An Airflow Deployment on Astronomer is an instance of Apache Airflow that was created using the Software UI or the Astro CLI. Each Airflow Deployment on Astronomer is hosted on a single Kubernetes namespace, has a dedicated set of resources, and operates with an isolated Postgres metadata database.
This guide walks you through the process of creating and configuring an Airflow Deployment on Astronomer.
To create an Airflow Deployment, you'll need:
Create a Deployment
To create an Airflow Deployment on Astronomer:
Log in to your Astronomer platform at
app.BASEDOMAIN, open your Workspace, and click New Deployment.
Use the New Deployment menu to configure the following:
- Description (Optional)
- Airflow Version: We recommend using the latest version.
- Executor: We recommend starting with Local.
Click Create Deployment and give the Deployment a few moments to spin up. Within a few seconds, you'll have access to the Settings page of your new Deployment:
This tab is the best place to modify resources for your Deployment. Specifically, you can:
- Select an Airflow executor
- Allocate resources to your Airflow scheduler and webserver
- Set scheduler count (Airflow 2.0+ only)
- Add extra capacity (Kubernetes only)
- Set worker count (Celery only)
- Adjust your worker termination grace period (Celery only)
The rest of this guide provides additional guidance for configuring each of these settings.
Select an executor
The Airflow executor works closely with the Airflow scheduler to decide what resources will complete tasks as they're queued.
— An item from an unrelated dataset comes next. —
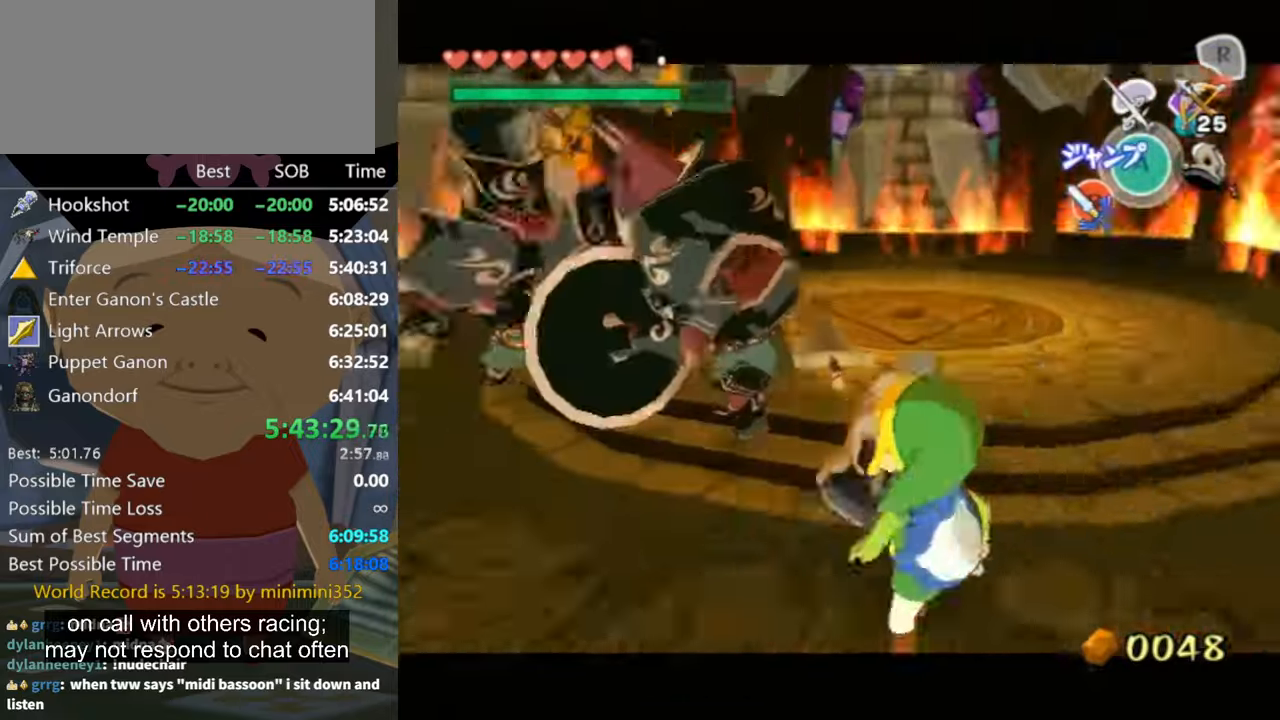
{"buttons": ["L1", "Z"], "left_stick": "right", "right_stick": "center", "events": [[67, "left_stick", "up-right"], [267, "left_stick", "right"]]}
The difference between executors comes down to their available resources and how they utilize those resources to distribute work.
Astronomer supports 3 executors:
Though it largely depends on your use case, we recommend the Local executor for development environments and the Celery or Kubernetes executors for production environments operating at scale.
For a detailed breakdown of each executor, read Astronomer's Airflow Executors Explained.
Scale core resources
Apache Airflow requires two primary components:
- The Airflow Webserver
- The Airflow Scheduler
To scale either resource, simply adjust the corresponding slider in the Software UI to increase its available computing power.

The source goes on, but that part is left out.